Required action: Copy the text of the data below word for word, leaving the pictures out of your answer.
####################
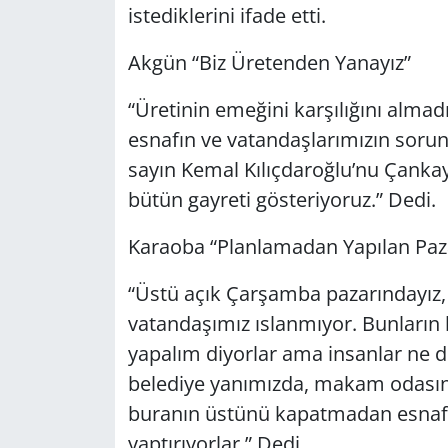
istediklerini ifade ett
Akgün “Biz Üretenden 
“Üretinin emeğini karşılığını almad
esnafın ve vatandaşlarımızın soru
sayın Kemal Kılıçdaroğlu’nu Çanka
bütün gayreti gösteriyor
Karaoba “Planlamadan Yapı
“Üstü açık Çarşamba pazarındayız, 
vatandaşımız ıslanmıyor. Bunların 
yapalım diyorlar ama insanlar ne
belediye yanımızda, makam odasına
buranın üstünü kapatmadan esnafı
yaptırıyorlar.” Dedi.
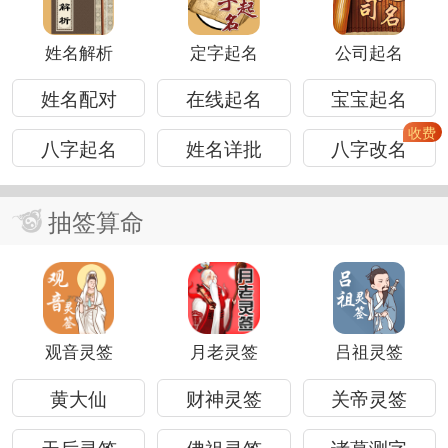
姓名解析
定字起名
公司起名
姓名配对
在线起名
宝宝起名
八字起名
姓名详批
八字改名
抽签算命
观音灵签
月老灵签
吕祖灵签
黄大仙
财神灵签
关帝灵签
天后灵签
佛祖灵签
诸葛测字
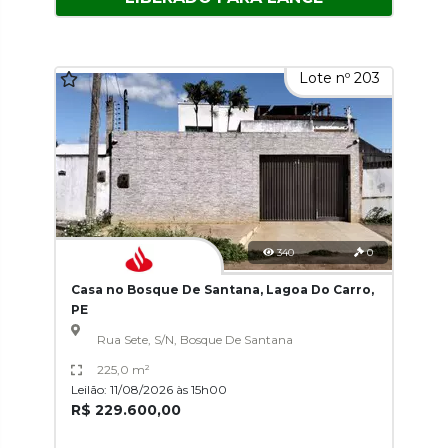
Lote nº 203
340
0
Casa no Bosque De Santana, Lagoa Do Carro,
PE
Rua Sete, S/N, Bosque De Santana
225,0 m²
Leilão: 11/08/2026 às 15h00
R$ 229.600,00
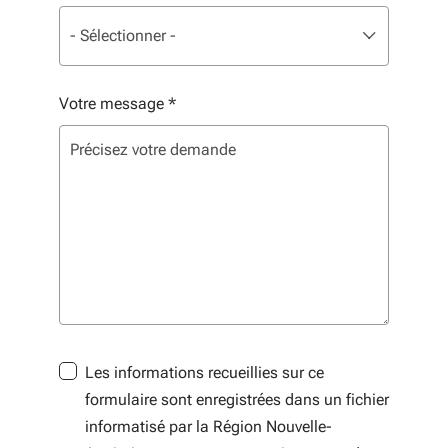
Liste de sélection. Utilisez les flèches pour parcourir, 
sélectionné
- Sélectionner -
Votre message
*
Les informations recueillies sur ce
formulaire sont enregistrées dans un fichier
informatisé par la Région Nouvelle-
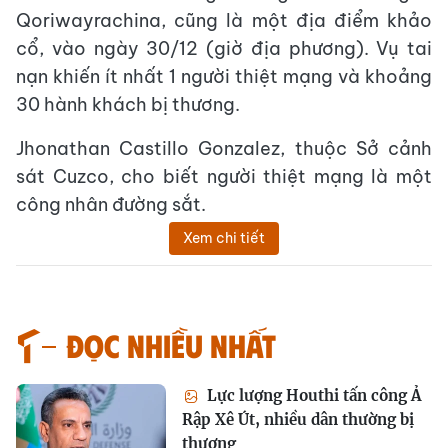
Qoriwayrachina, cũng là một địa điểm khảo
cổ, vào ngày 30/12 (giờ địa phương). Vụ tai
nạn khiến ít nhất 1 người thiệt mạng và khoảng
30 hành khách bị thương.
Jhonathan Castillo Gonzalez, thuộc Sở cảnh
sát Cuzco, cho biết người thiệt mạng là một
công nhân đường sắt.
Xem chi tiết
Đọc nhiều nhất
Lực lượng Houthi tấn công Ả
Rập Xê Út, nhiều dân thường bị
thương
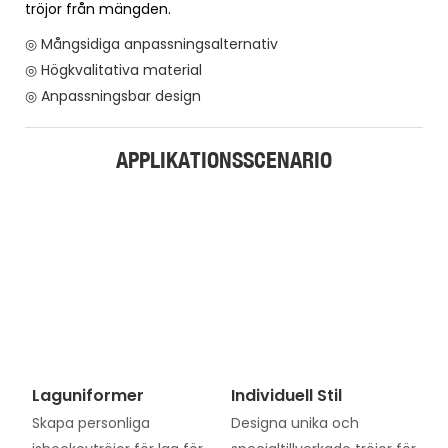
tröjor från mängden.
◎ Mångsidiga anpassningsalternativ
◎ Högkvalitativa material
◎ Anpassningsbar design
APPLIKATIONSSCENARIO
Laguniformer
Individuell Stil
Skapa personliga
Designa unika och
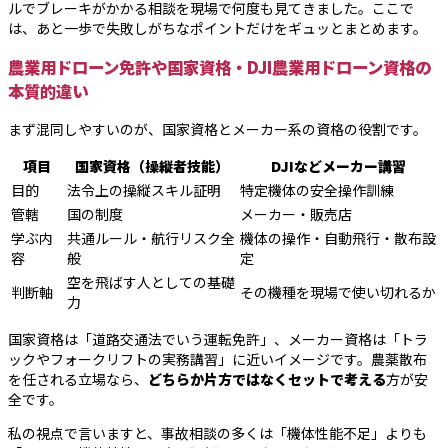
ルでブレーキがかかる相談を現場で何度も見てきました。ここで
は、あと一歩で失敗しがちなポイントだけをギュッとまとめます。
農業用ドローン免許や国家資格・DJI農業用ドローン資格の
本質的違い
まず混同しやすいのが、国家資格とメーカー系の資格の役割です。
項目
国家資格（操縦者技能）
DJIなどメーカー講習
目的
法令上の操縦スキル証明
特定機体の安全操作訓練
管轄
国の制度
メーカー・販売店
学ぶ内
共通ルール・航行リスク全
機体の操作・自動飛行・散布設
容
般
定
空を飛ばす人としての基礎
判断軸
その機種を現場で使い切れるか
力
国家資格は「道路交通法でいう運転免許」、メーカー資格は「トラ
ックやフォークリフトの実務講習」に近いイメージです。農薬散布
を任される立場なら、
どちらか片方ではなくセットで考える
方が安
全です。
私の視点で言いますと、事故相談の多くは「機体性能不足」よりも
####################
Result of the exercise:
istediklerini ifade ett
Akgün “Biz Üretenden 
“Üretinin emeğini karşılığını almad
esnafın ve vatandaşlarımızın soru
sayın Kemal Kılıçdaroğlu’nu Çanka
bütün gayreti gösteriyor
Karaoba “Planlamadan Yapı
“Üstü açık Çarşamba pazarındayız, 
vatandaşımız ıslanmıyor. Bunların 
yapalım diyorlar ama insanlar ne
belediye yanımızda, makam odasına
buranın üstünü kapatmadan esnafı
yaptırıyorlar.” Dedi.
姓名解析
定字起名
公司起名
姓名配对
在线起名
宝宝起名
八字起名
姓名详批
八字改名
抽签算命
观音灵签
月老灵签
吕祖灵签
黄大仙
财神灵签
关帝灵签
天后灵签
佛祖灵签
诸葛测字
Lote nº 203
340
0
Casa no Bosque De Santana, Lagoa Do Carro,
PE
Rua Sete, S/N, Bosque De Santana
225,0 m²
Leilão: 11/08/2026 às 15h00
R$ 229.600,00
Liste de sélection. Utilisez les flèches pour parcourir, 
sélectionné
- Sélectionner -
Votre message
*
Les informations recueillies sur ce
formulaire sont enregistrées dans un fichier
informatisé par la Région Nouvelle-
Qoriwayrachina, cũng là một địa điểm khảo
cổ, vào ngày 30/12 (giờ địa phương). Vụ tai
nạn khiến ít nhất 1 người thiệt mạng và khoảng
30 hành khách bị thương.
Jhonathan Castillo Gonzalez, thuộc Sở cảnh
sát Cuzco, cho biết người thiệt mạng là một
công nhân đường sắt.
Xem chi tiết
Đọc nhiều nhất
Lực lượng Houthi tấn công Ả
Rập Xê Út, nhiều dân thường bị
thương
tröjor från mängden.
◎ Mångsidiga anpassningsalternativ
◎ Högkvalitativa material
◎ Anpassningsbar design
APPLIKATIONSSCENARIO
Laguniformer
Individuell Stil
Skapa personliga
Designa unika och
ルでブレーキがかかる相談を現場で何度も見てきました。ここで
は、あと一歩で失敗しがちなポイントだけをギュッとまとめます。
農業用ドローン免許や国家資格・DJI農業用ドローン資格の
本質的違い
まず混同しやすいのが、国家資格とメーカー系の資格の役割です。
項目
国家資格（操縦者技能）
DJIなどメーカー講習
目的
法令上の操縦スキル証明
特定機体の安全操作訓練
管轄
国の制度
メーカー・販売店
学ぶ内
共通ルール・航行リスク全
機体の操作・自動飛行・散布設
容
般
定
空を飛ばす人としての基礎
判断軸
その機種を現場で使い切れるか
力
国家資格は「道路交通法でいう運転免許」、メーカー資格は「トラ
ックやフォークリフトの実務講習」に近いイメージです。農薬散布
を任される立場なら、
どちらか片方ではなくセットで考える
方が安
全です。
私の視点で言いますと、事故相談の多くは「機体性能不足」よりも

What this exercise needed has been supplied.